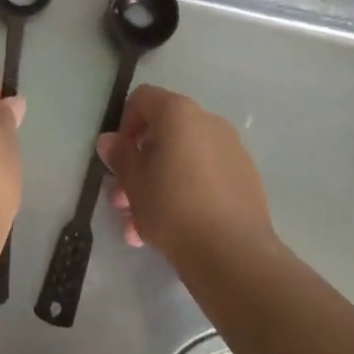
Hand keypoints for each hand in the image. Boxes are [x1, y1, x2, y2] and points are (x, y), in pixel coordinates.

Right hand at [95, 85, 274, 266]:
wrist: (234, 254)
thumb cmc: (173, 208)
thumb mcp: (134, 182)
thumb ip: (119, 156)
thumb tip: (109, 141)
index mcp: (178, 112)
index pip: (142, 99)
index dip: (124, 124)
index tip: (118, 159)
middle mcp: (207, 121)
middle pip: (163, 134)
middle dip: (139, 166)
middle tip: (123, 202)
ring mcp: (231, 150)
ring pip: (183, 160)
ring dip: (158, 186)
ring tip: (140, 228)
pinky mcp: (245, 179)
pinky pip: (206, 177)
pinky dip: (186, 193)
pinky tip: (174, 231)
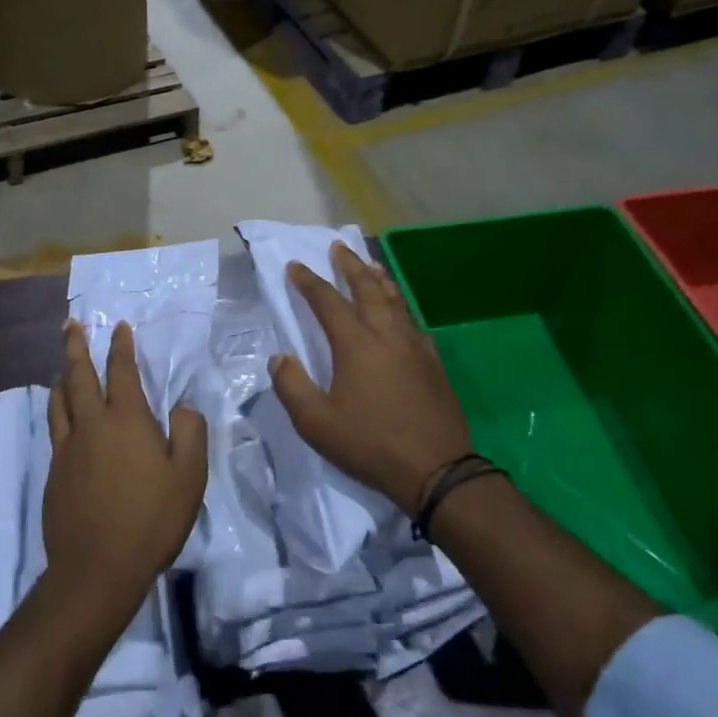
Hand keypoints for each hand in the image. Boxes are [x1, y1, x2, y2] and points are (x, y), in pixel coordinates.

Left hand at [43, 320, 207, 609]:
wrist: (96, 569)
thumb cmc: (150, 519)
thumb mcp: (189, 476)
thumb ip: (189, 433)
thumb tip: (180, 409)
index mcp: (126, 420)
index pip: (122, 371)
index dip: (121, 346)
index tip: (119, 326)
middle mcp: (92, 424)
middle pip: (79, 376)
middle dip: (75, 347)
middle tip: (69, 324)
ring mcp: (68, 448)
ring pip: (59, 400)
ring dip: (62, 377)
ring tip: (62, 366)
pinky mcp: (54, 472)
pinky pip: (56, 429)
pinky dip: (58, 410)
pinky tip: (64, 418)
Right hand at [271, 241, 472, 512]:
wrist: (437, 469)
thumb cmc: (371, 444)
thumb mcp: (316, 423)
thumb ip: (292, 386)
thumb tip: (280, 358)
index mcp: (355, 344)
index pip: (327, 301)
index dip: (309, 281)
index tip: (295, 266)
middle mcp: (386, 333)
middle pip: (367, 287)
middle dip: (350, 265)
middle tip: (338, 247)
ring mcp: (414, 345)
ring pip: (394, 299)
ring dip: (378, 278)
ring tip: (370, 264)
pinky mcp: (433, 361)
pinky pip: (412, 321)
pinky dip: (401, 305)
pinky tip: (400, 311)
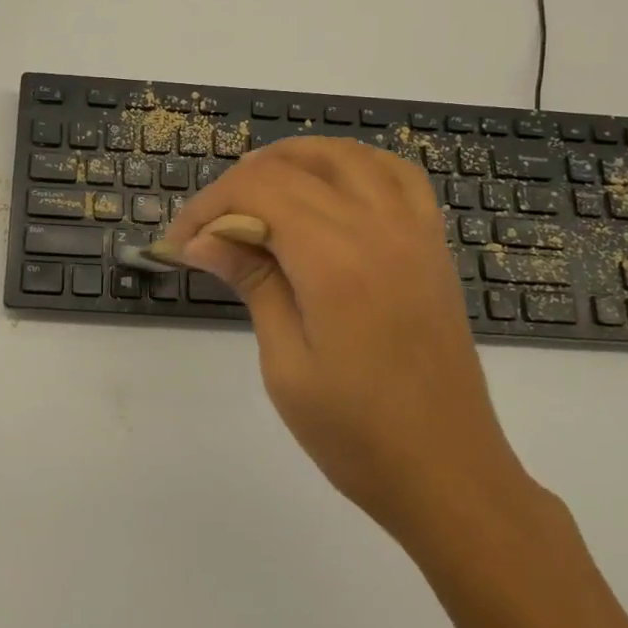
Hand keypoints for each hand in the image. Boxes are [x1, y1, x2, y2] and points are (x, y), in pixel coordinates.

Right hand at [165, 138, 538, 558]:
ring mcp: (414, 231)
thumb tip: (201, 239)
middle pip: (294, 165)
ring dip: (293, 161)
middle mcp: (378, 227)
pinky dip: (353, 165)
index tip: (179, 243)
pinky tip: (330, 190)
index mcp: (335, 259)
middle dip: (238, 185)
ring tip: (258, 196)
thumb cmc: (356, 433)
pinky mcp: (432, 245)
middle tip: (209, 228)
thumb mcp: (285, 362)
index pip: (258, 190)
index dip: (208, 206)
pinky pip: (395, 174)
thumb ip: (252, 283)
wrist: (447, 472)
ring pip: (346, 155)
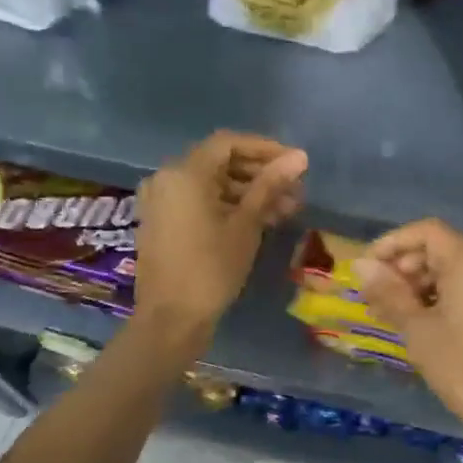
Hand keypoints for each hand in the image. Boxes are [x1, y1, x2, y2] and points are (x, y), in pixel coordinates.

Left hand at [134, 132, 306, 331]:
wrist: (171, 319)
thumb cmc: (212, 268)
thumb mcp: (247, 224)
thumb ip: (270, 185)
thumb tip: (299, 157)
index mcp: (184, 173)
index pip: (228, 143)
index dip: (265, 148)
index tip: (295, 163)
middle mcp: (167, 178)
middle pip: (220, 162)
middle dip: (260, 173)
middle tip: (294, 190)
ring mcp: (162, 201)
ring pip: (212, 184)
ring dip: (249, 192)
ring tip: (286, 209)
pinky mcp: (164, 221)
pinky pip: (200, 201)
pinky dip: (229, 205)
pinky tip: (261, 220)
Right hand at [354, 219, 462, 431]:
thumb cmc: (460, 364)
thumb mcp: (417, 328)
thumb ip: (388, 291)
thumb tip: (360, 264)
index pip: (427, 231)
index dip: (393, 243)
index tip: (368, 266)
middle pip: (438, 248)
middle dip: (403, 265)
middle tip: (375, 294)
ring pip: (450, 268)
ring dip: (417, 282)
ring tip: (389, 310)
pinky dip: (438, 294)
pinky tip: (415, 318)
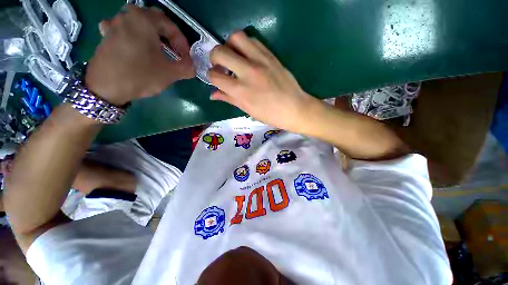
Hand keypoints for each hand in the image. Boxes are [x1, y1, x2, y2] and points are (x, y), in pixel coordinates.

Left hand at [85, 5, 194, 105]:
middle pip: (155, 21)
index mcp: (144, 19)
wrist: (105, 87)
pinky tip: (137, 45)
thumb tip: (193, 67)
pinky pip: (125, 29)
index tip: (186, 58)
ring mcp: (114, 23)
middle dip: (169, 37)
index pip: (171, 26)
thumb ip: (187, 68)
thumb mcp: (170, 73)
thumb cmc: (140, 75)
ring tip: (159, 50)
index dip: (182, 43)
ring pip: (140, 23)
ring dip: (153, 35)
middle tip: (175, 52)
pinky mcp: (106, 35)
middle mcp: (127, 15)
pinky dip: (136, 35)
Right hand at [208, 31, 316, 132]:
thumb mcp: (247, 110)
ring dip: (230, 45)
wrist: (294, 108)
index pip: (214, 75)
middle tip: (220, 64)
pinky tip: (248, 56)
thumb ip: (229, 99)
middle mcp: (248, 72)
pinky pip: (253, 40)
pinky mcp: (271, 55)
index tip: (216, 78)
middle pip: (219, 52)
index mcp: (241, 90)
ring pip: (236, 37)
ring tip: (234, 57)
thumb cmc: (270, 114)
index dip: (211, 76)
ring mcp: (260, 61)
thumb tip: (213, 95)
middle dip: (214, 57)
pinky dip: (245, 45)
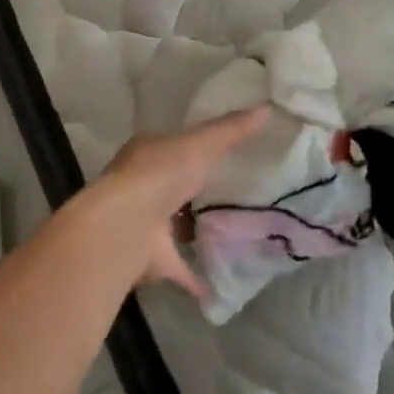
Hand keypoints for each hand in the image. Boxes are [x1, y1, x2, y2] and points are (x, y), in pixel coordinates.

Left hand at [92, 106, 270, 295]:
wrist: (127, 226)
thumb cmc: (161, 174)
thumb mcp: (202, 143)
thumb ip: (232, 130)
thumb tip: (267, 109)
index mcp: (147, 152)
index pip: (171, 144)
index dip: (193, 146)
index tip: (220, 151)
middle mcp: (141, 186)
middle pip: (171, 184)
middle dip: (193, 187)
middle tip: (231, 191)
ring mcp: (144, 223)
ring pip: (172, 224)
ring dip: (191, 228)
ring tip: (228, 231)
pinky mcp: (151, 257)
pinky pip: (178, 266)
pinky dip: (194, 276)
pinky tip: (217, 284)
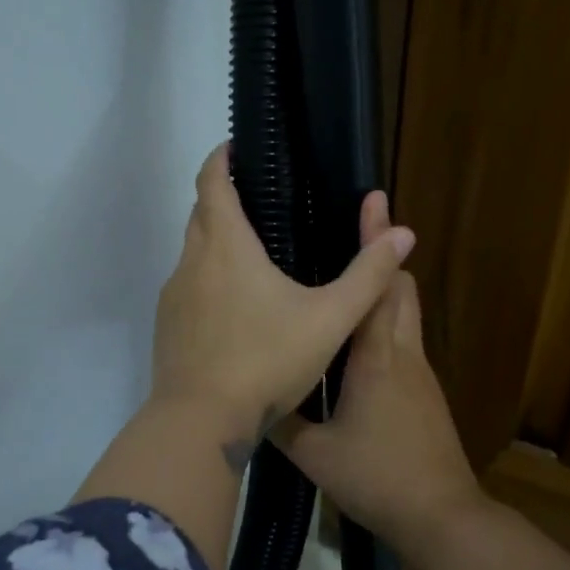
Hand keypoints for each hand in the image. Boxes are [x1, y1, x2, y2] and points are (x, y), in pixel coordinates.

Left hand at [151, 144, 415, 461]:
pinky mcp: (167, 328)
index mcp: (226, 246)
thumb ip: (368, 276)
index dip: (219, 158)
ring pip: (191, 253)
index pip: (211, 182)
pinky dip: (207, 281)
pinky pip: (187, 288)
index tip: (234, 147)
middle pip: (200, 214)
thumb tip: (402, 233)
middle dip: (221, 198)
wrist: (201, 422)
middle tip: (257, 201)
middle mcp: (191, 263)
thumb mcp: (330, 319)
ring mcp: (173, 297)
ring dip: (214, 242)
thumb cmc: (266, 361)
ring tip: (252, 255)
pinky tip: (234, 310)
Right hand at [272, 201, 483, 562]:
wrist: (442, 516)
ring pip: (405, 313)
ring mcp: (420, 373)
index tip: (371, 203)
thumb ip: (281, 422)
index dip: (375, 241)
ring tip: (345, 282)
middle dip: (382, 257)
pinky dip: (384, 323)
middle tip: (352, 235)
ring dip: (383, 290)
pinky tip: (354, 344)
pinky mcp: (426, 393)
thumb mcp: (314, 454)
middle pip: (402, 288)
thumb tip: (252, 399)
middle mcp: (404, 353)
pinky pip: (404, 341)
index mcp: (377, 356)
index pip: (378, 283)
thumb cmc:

========================================

> [Task description] Your task is to extract the lines running from the one with "middle dip: (382, 257)" to the end of the material, inclusive, copying each exactly and adding nothing.

> [Response area]
middle dip: (382, 257)
pinky dip: (384, 323)
middle tip: (352, 235)
ring dip: (383, 290)
pinky tip: (354, 344)
pinky mcp: (426, 393)
thumb mcp: (314, 454)
middle pip: (402, 288)
thumb tip: (252, 399)
middle mcp: (404, 353)
pinky pip: (404, 341)
index mcp: (377, 356)
index pip: (378, 283)
thumb cmc:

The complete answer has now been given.